> _EXERCISE_:
Transcribe the whole listing below without changing a word, but leave out every image.

> _PROVIDED RECORDS_:
=== Begin Enclosure ===

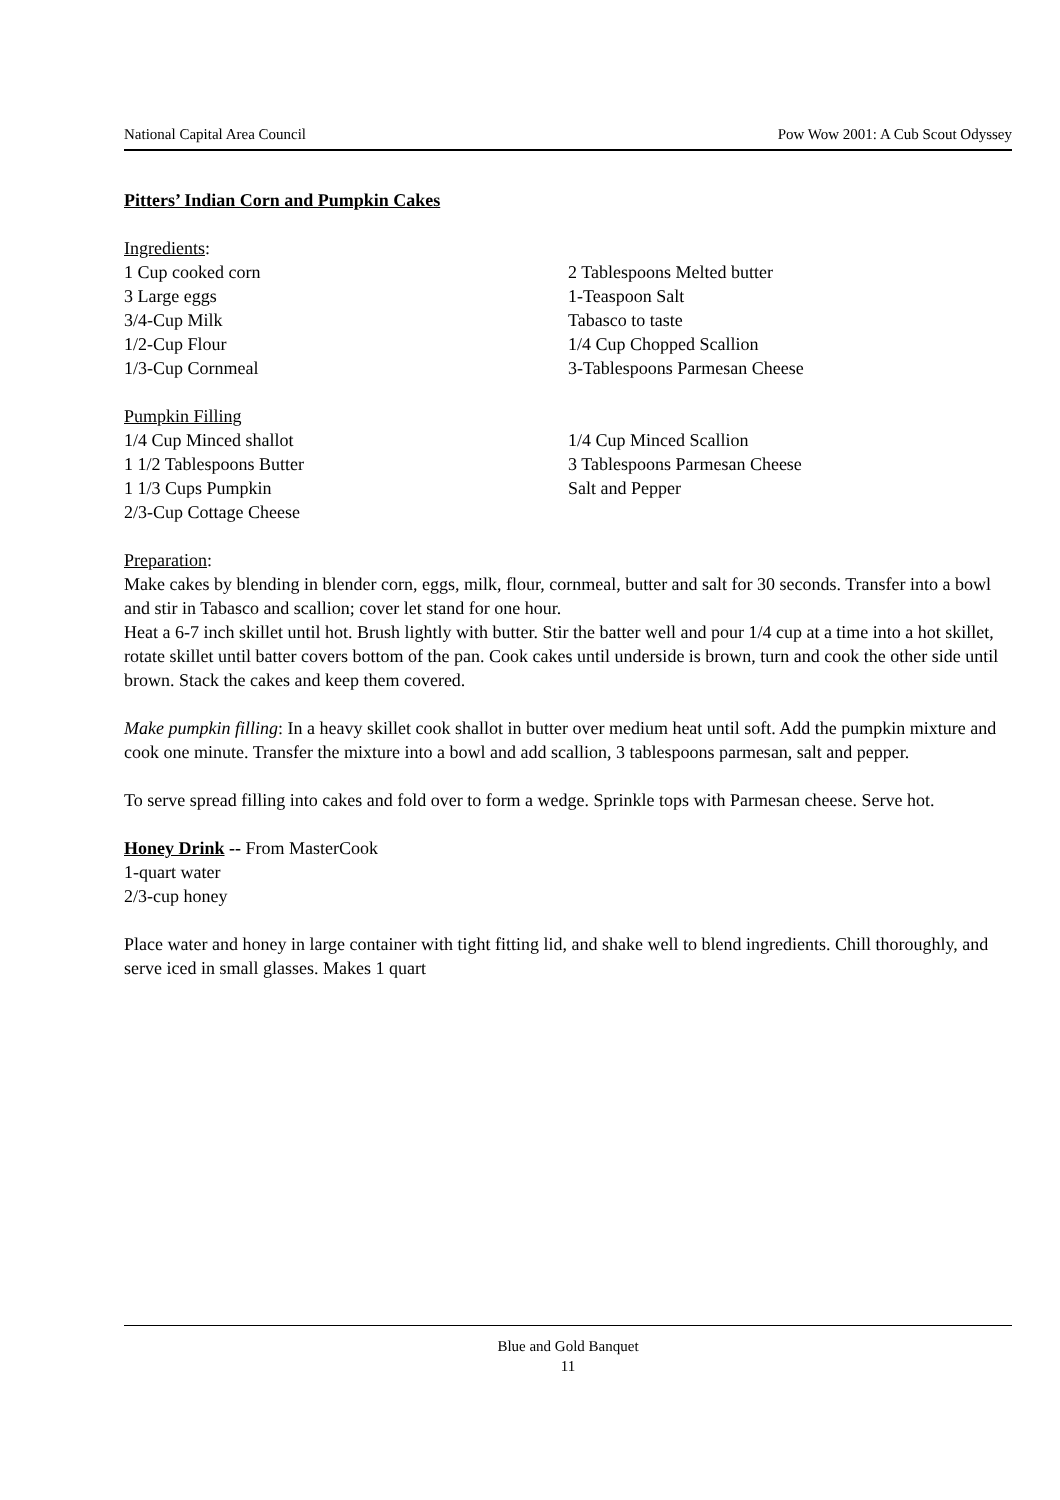National Capital Area Council Pow Wow 2001: A Cub Scout Odyssey
Pitters’ Indian Corn and Pumpkin Cakes
Ingredients:
1 Cup cooked corn
3 Large eggs
3/4-Cup Milk
1/2-Cup Flour
1/3-Cup Cornmeal
2 Tablespoons Melted butter
1-Teaspoon Salt
Tabasco to taste
1/4 Cup Chopped Scallion
3-Tablespoons Parmesan Cheese
Pumpkin Filling
1/4 Cup Minced shallot
1 1/2 Tablespoons Butter
1 1/3 Cups Pumpkin
2/3-Cup Cottage Cheese
1/4 Cup Minced Scallion
3 Tablespoons Parmesan Cheese
Salt and Pepper
Preparation:
Make cakes by blending in blender corn, eggs, milk, flour, cornmeal, butter and salt for 30 seconds. Transfer into a bowl and stir in Tabasco and scallion; cover let stand for one hour.
Heat a 6-7 inch skillet until hot. Brush lightly with butter. Stir the batter well and pour 1/4 cup at a time into a hot skillet, rotate skillet until batter covers bottom of the pan. Cook cakes until underside is brown, turn and cook the other side until brown. Stack the cakes and keep them covered.
Make pumpkin filling: In a heavy skillet cook shallot in butter over medium heat until soft. Add the pumpkin mixture and cook one minute. Transfer the mixture into a bowl and add scallion, 3 tablespoons parmesan, salt and pepper.
To serve spread filling into cakes and fold over to form a wedge. Sprinkle tops with Parmesan cheese. Serve hot.
Honey Drink -- From MasterCook
1-quart water
2/3-cup honey
Place water and honey in large container with tight fitting lid, and shake well to blend ingredients. Chill thoroughly, and serve iced in small glasses. Makes 1 quart
Blue and Gold Banquet
11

=== End Enclosure ===

> _OUTPUT FOR THIS EXERCISE_:
National Capital Area Council Pow Wow 2001: A Cub Scout Odyssey
Pitters’ Indian Corn and Pumpkin Cakes
Ingredients:
1 Cup cooked corn
3 Large eggs
3/4-Cup Milk
1/2-Cup Flour
1/3-Cup Cornmeal
2 Tablespoons Melted butter
1-Teaspoon Salt
Tabasco to taste
1/4 Cup Chopped Scallion
3-Tablespoons Parmesan Cheese
Pumpkin Filling
1/4 Cup Minced shallot
1 1/2 Tablespoons Butter
1 1/3 Cups Pumpkin
2/3-Cup Cottage Cheese
1/4 Cup Minced Scallion
3 Tablespoons Parmesan Cheese
Salt and Pepper
Preparation:
Make cakes by blending in blender corn, eggs, milk, flour, cornmeal, butter and salt for 30 seconds. Transfer into a bowl and stir in Tabasco and scallion; cover let stand for one hour.
Heat a 6-7 inch skillet until hot. Brush lightly with butter. Stir the batter well and pour 1/4 cup at a time into a hot skillet, rotate skillet until batter covers bottom of the pan. Cook cakes until underside is brown, turn and cook the other side until brown. Stack the cakes and keep them covered.
Make pumpkin filling: In a heavy skillet cook shallot in butter over medium heat until soft. Add the pumpkin mixture and cook one minute. Transfer the mixture into a bowl and add scallion, 3 tablespoons parmesan, salt and pepper.
To serve spread filling into cakes and fold over to form a wedge. Sprinkle tops with Parmesan cheese. Serve hot.
Honey Drink -- From MasterCook
1-quart water
2/3-cup honey
Place water and honey in large container with tight fitting lid, and shake well to blend ingredients. Chill thoroughly, and serve iced in small glasses. Makes 1 quart
Blue and Gold Banquet
11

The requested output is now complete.